Colour balance cards, called color balance cards in America, show a range of reference colours you can use to check the colour balance in photographs. When you photograph something, you include the colour balance card in the first and last image then check the colours when editing the images in Gimp or Photoshop. You can adjust the colour of your images more accurately when you have an accurate reference. The Seculine ProDisk Mini is a useful and expensive colour balance kit containing a colour balance card.
Note that the following image is not colour balanced and demonstrates why colour balancing is important. The following image has a yellow tone because the camera was not set to match the lighting.

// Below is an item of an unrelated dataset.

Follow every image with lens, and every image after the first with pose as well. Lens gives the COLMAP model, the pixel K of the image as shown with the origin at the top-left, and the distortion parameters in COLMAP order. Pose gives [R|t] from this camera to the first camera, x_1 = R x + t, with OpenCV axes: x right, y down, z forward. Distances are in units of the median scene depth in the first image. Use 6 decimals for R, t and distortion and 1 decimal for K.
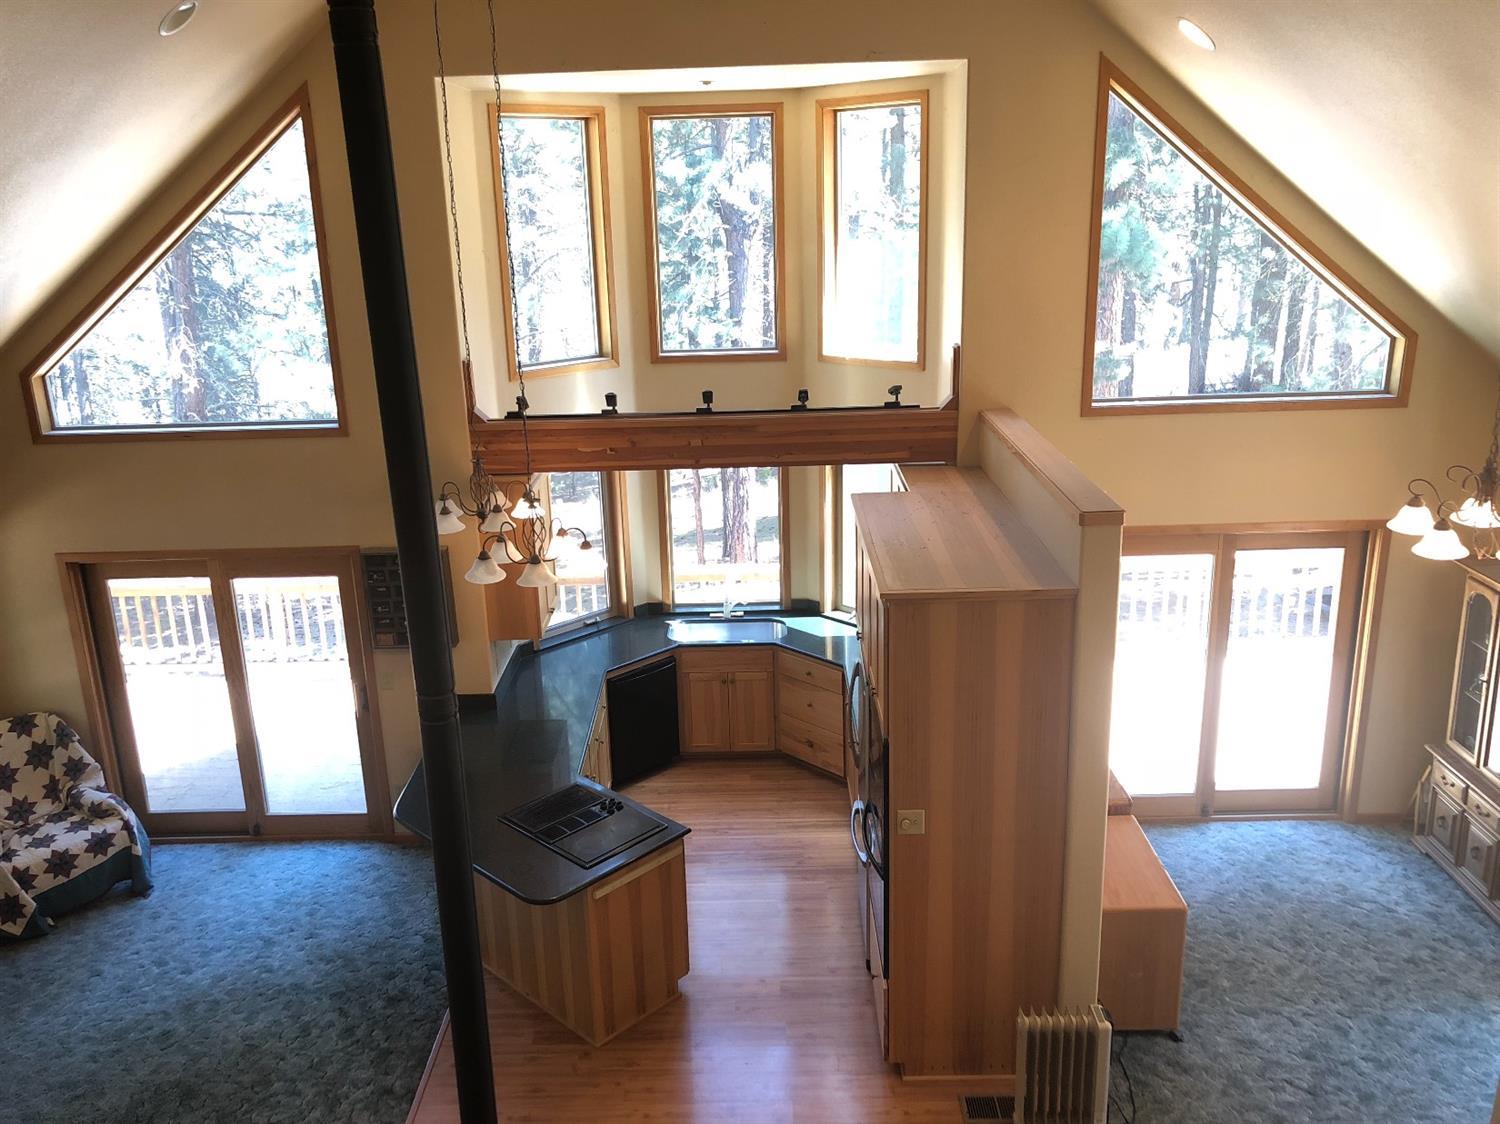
lens RADIAL K [[1230.7, 0, 740.0], [0, 1230.7, 544.5], [0, 0, 1]] dist [0.040187, -0.045352]
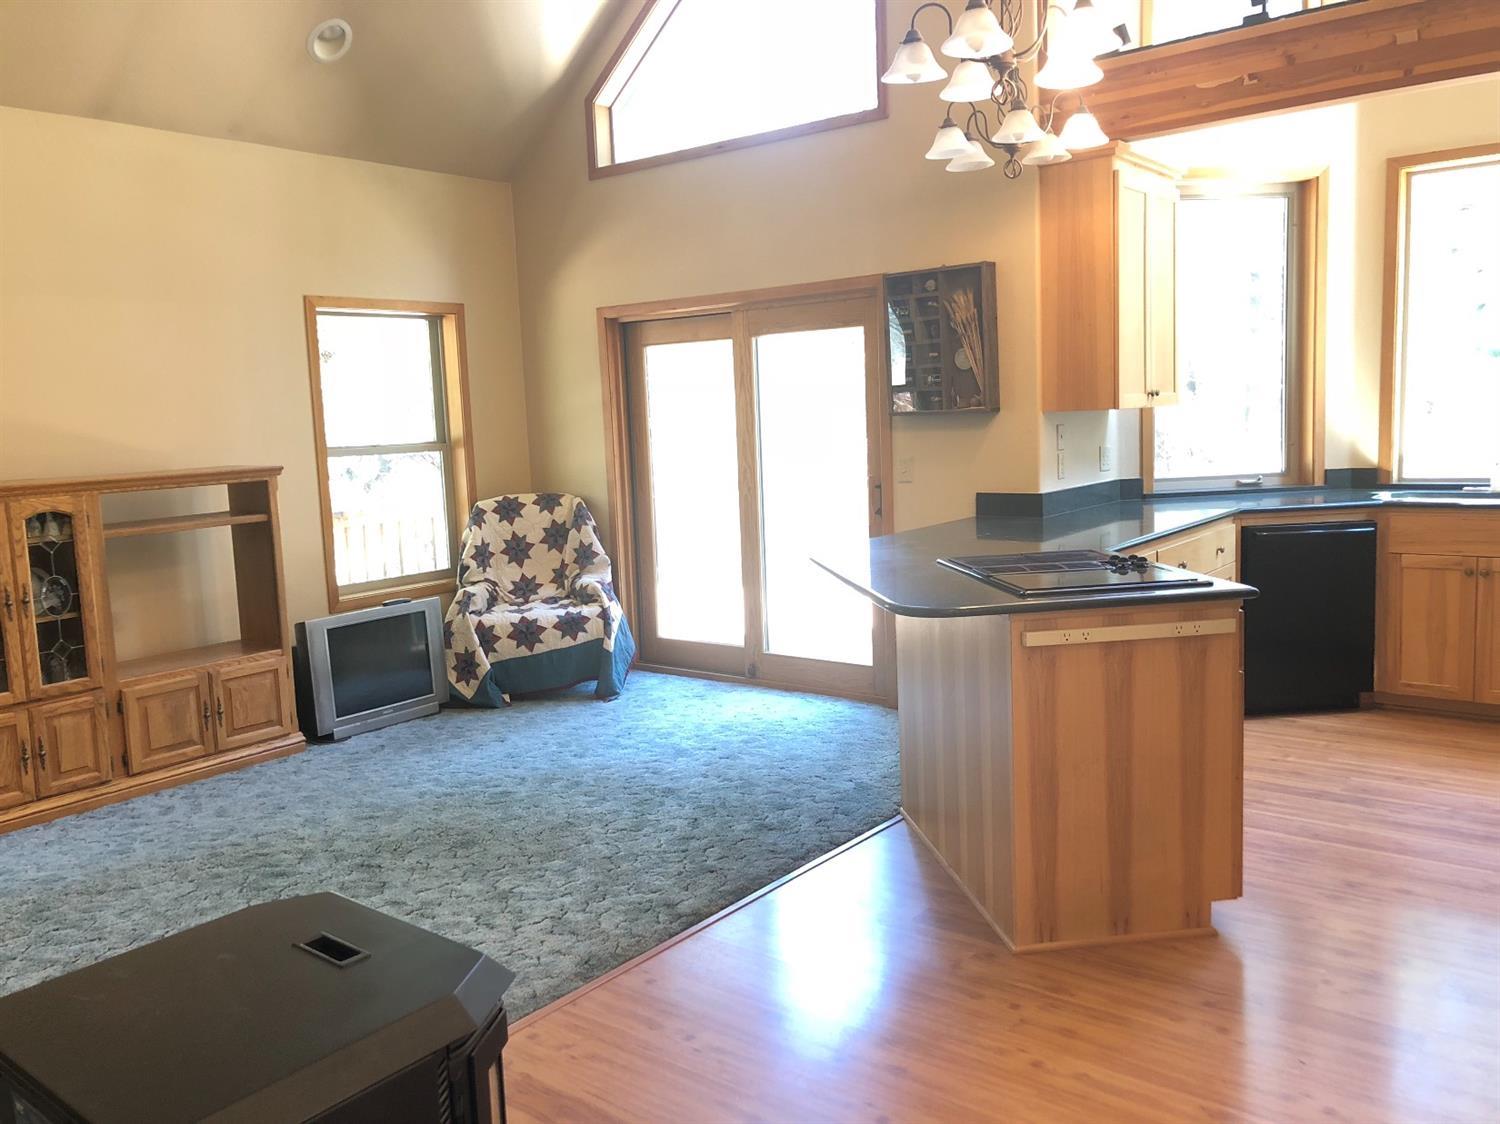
lens RADIAL K [[1213.1, 0, 750.0], [0, 1213.1, 562.0], [0, 0, 1]] dist [0.031306, -0.009186]
pose [[0.789679, 0.069568, -0.609563, 0.085513], [-0.155819, 0.983714, -0.089593, 0.250188], [0.593403, 0.165731, 0.787659, 0.401635]]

The kit includes a grey card, which you can use to set accurate colour and exposure in cameras that adjust to a grey card reference, plus a white balance filter for adjusting white balance in other cameras.
White balance filter
A white balance filter is a diffuser you place in front of your camera lens when setting the white balance in the camera. The filter mixes incoming light across the whole image to give better average white balance readings for many cameras.
My camera has a spot meter and can white balance on a much smaller target, making the filter less useful. Most cameras can get a good reading from white paper without a special filter. You place very white paper, usually sold as presentation paper, in the spot you are photographing and measure from there.
Grey card
Grey cards have a use for white balancing and for consistent exposures. You have to test your camera for both. If you run your camera's white balance setting against the grey card and get perfect colours, you can use the grey card for white balance.
Consistent exposures are made by metering exposure against a grey card every time the light changes. Film cameras look for an 18 percent grey. A lot of digital cameras look for an 11 percent grey. The Seculine ProDisk Mini does not state the percentage of grey in their card. Experiment. Adjust.
I made many fabulous outdoor photographs by exposing against grass, which is often close to density of the right grey. The problems occur when the light changes. Clouds float in front of the sun. You work under trees. You work in the early morning when there is an imbalance of blue or in the late afternoon when there is an imbalance of red. You are out on a farm in drought when the grass turns yellow. You are in the 80 percent of Australia that is too dry for grass.
Colour reference
Colour reference charts can contain many colours. Only a few are essential. You want white and black to set the brightest and darkest areas in the image. You want red, green, and blue to balance the colour recorded by the red, green, and blue image sensors in the camera. Everything else is decorative on screen.
Cyan, magenta, and yellow are useful when printing images because printers use those three colours. If your image has the right balance of red, green, and blue, the other colours will be right. Adding cyan, magenta, and yellow to an image simply reduces the work required to check the printing.
The following image shows the colour chart on the left and the white balance filter on the right.

Price
Start with the price. This should be a cheap plastic item. Because it is photographic equipment and sold in Australia, it is AU$85.00 instead of $29.95. Update May 2011: Gerry Gibbs Camera Warehouse in Perth is offering the Seculine ProDisk Mini for $49.98 and the larger Seculine ProDisk II for $48.88.
The Seculine ProDisk Mini is worth the price for a professional and a professional making good money could buy the far more expensive X-rite system to fit in with the X-rite add-on products for Photoshop. The Seculine fits better in the areas of serious amateur and travellers.
The following image has the colour balanced to produce a whiter white. Compare the colours in this image to the image at the top of the page.

Size
This is the mini version and I like it because of the smaller size. It is less weight to carry and is just big enough to be useful. There is a larger version for studio use. The more expensive X-rite alternative fits neither the small portable utility category nor the big studio category. I like the mini size.
Mirror
There is a metal mirror on the back of the ProDisk Mini. You might be able to do your hair before a photograph using the mirror. The second time you pull the ProDisk mini from your camera kit, the mirror will be scratched and useless. I carry the ProDisk Mini in a zip lock plastic bag to keep scratches off the mirror and to keep rain/wine/fruit juice from wetting the colour chart.
Conclusion
If you spend more than a thousand dollars on your camera, keep spending to get a kit of accessories including the ProDisk Mini. For cheaper cameras, white balance against white paper and measure exposure against grey office paper or green grass.